“Intervenção militar constitucional” é uma contradição em termos. Ou as Forças Armadas se comportam em total obediência às normas constitucionais e aos poderes constituídos, ou rompem com a ordem democrática, praticando um verdadeiro golpe de estado.

Ou há respeito à Constituição, ou intervenção militar: os dois, ao mesmo tempo, é impossível. Nunca é demais lembrar, ademais, que “as Forças Armadas desempenharam importante, mas lamentável, papel político ao longo da história constitucional brasileira”, uma vez que “todas as vezes que assumiram o poder houve ofensa ao estado democrático de direito”; em outras palavras: “sua função preponderante é a defesa do regime democrático, incompatível com qualquer postura tirânica” .
Constituições não têm cláusula de suicídio.

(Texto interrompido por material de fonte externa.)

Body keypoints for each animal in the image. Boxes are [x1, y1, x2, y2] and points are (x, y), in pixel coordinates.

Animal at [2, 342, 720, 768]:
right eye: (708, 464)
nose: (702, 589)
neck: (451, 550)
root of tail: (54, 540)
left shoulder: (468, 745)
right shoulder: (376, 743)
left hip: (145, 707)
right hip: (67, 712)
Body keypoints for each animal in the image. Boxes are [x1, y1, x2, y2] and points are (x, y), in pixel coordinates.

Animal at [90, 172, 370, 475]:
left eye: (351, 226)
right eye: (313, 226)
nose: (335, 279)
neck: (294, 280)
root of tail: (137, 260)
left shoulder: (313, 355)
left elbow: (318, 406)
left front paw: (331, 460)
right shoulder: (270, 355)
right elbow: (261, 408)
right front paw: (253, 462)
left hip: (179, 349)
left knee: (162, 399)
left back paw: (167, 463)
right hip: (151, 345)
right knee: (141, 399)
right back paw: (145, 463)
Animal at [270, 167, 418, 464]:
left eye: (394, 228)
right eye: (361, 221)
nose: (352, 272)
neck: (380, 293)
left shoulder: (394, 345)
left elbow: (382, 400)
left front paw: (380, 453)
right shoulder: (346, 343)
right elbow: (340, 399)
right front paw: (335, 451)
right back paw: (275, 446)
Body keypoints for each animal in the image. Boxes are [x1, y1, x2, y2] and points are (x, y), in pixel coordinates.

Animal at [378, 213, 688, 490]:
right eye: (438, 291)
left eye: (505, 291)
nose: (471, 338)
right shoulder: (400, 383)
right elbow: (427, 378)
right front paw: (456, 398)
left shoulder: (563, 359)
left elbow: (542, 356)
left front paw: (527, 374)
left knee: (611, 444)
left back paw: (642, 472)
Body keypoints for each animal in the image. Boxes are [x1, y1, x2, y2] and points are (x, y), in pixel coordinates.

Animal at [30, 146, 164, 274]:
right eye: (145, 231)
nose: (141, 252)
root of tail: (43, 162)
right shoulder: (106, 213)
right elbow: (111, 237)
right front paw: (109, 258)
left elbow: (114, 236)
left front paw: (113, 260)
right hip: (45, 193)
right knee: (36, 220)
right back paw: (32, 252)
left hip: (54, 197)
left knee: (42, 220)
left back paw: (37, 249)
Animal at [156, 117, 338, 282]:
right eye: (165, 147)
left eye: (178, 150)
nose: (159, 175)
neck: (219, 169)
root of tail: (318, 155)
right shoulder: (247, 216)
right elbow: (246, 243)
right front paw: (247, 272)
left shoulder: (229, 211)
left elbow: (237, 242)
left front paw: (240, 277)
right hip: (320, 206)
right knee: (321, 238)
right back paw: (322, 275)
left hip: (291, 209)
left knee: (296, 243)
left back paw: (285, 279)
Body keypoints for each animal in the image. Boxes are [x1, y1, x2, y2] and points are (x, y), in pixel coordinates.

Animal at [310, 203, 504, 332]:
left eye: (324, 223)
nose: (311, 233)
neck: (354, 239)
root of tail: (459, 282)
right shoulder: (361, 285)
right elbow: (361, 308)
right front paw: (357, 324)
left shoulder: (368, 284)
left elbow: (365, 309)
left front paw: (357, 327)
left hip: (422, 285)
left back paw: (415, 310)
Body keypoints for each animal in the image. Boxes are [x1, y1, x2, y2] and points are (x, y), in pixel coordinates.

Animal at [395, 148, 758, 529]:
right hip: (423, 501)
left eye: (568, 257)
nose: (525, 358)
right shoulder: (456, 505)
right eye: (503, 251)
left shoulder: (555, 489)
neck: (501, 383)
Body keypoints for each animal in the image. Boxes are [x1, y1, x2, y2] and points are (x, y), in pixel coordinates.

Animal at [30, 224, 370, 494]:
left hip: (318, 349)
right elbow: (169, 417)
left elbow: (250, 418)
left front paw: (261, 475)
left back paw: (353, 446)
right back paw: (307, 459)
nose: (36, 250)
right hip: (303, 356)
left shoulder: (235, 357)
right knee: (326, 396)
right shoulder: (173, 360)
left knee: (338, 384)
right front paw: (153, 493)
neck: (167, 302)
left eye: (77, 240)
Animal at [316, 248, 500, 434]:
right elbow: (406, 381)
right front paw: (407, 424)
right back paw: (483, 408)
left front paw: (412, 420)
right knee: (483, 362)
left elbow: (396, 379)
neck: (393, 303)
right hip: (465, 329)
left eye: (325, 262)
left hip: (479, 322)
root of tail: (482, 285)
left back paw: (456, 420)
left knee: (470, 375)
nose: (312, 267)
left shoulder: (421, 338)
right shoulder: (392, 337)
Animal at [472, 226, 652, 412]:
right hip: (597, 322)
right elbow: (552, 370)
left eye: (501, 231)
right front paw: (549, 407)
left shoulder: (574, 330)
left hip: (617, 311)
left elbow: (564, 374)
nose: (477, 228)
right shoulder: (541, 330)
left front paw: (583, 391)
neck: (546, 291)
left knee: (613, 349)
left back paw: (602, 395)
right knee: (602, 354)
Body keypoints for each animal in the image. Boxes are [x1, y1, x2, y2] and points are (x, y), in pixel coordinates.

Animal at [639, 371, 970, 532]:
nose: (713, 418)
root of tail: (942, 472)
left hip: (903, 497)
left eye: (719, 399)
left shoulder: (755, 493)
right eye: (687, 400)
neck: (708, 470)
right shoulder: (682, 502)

Ou, nas palavras de Eros Grau, não se interpreta o direito em tiras . Há que se observar um mínimo de coerência na interpretação das normas constitucionais, em respeito ao princípio hermenêutico da unidade da Constituição . O mesmo texto segundo o qual “todo o poder emana do povo” (art. 1º, parágrafo único) não pode, sem um óbvio desvirtuamento, ser lido como autorizador de uma “intervenção militar” para manietar os poderes constituídos. A mesma Constituição que consagra serem os poderes “independentes e harmônicos entre si” (art. 2º) – cláusula inclusive protegida até mesmo contra emendas constitucionais (art. 60, § 4º, III) – não pode, sob pena de má-fé do intérprete, autorizar que as Forças Armadas dissolvam, expurguem ou ameacem os membros de qualquer dos Poderes. Eventuais vicissitudes da relação – às vezes tensa – entre os órgãos da soberania é resolvida justamente pelo mecanismo de freios e contrapesos, que evita o abuso e o arbítrio de qualquer deles.
Interpretar que a Constituição da redemocratização e do repúdio ao autoritarismo permitiria que as Forças Armadas exercessem qualquer função de “moderação” entre os Poderes seria ir de encontro a todos os fundamentos que a própria CF reconhece. Defender que Exército, Marinha ou Aeronáutica possam tutelar o exercício das funções constitucionais de qualquer Poder, ou, pior ainda, “puni-los” ou sobre eles tomar providências seria ainda pior, pois corresponderia à mera e simples ruptura da ordem constitucional – ou, em palavras simples, ao golpe de estado.